Selected excerpt ->
--------------------------------

Skip to content

Chain ‐ an immutable List with O(1) concatenation

Ben Yu edited this page Jun 12, 2024 · 3 revisions

Once upon a time

Agent Aragorn (Son of Arathorn), Jonny English and Smith collaborated on a bunch of missions.

The Mission class has signature like:

class Mission {
  abstract MissionId id();
  abstract Range<LocalDate> timeWindow();
  abstract ImmutableSet<Agent> agents();
}

The goal is to create an ImmutableRangeMap<LocalDate, Set<Agent>> to account for all the agents during each time window. Note that missions can have overlapping time windows, and agents could work on multiple missions at the same time.

So for missions like:

missions = [{
  timeWindow: [10/01..10/30]
  heroes: [Aragorn, English]
},
{
  timeWindow: [10/15..11/15]
  heroes: [Aragorn, Smith]
}]

I want the result to be:

[10/01..10/15): [Aragorn, English]
[10/15..10/30]: [Aragorn, English, Smith]
(10/30..11/15]: [Aragorn, Smith] 

At first I thought to use the toImmutableRangeMap() collector, as in:

missions.stream()
    .collect(toImmutableRangeMap(Mission::timeWindow, Mission::agents));

Voila, done, right?

No. My colleague pointed out that toImmutableRangeMap() does not allow overlapping ranges. It wants all input time windows to be disjoint.

Guava RangeMap is your friend

Luckily, TreeRangeMap has a merge() method that already does the heavylifting: finds overlapping and splits the ranges, and then merge the values mapped to the overlapping subrange.

With some effort, I created a toImmutableRangeMap(merger) BiCollector on top of the merge() function.

So if what I needed is just to count the number of agents, I could have done:

import static ...BiStream.biStream;

ImmutableRangeMap<LocalDate, Integer> agentCounts =
    biStream(missions)
        .mapKeys(Mission::timeWindow)
        .mapValues(mission -> mission.agents().size())
        .collect(toImmutableRangeMap(Integer::sum));

(It'll double count the duplicate agents though)

Anyhoo, here goes the interesting part: how do I merge the Set<Agent>?

Quadratic runtime

I could use Guava's Sets.union():

import com.google.common.collect.Sets;

ImmutableRangeMap<LocalDate, ImmutableSet<Agent>> agentsTimeline =
    biStream(missions)
        .mapKeys(Mission::timeWindow)
        .mapValues(mission -> mission.agents())

--------------------------------

(Stored entries)
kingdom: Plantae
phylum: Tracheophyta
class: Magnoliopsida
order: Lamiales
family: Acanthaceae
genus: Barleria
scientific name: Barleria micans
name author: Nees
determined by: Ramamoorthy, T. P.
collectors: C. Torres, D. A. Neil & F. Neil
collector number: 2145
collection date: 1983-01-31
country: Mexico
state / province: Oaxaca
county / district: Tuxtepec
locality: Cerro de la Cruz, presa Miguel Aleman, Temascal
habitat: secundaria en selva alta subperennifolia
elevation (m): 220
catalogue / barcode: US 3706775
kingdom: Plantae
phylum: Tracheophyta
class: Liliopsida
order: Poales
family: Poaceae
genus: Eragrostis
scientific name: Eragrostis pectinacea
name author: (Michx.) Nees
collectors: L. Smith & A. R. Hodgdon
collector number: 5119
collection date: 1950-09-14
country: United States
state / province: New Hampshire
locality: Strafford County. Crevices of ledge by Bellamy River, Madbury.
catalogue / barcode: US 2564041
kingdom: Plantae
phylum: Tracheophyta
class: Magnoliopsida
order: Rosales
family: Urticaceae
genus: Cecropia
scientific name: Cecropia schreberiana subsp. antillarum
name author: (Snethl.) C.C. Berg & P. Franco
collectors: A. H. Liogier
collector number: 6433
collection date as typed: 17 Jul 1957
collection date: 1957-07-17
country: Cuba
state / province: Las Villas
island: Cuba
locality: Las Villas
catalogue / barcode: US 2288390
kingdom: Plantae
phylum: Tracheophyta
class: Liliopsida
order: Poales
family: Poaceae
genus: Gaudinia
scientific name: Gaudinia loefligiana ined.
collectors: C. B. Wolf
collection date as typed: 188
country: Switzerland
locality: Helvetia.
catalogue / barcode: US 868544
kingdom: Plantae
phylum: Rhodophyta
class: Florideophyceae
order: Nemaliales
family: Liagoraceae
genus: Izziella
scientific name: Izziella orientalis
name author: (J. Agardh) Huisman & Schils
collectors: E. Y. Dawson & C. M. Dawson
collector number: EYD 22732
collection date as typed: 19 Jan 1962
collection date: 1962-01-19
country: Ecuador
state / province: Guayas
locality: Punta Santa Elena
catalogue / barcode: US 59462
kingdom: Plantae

--------------------------------

What is asked ->
[1] In the page on Chain, what does the colleague point out that toImmutableRangeMap() does not allow?
[2] How many lines of the records contain the string "author"? Case counts. Give only the number.

Outputs by task ->
[1] Overlapping ranges.

[2] 4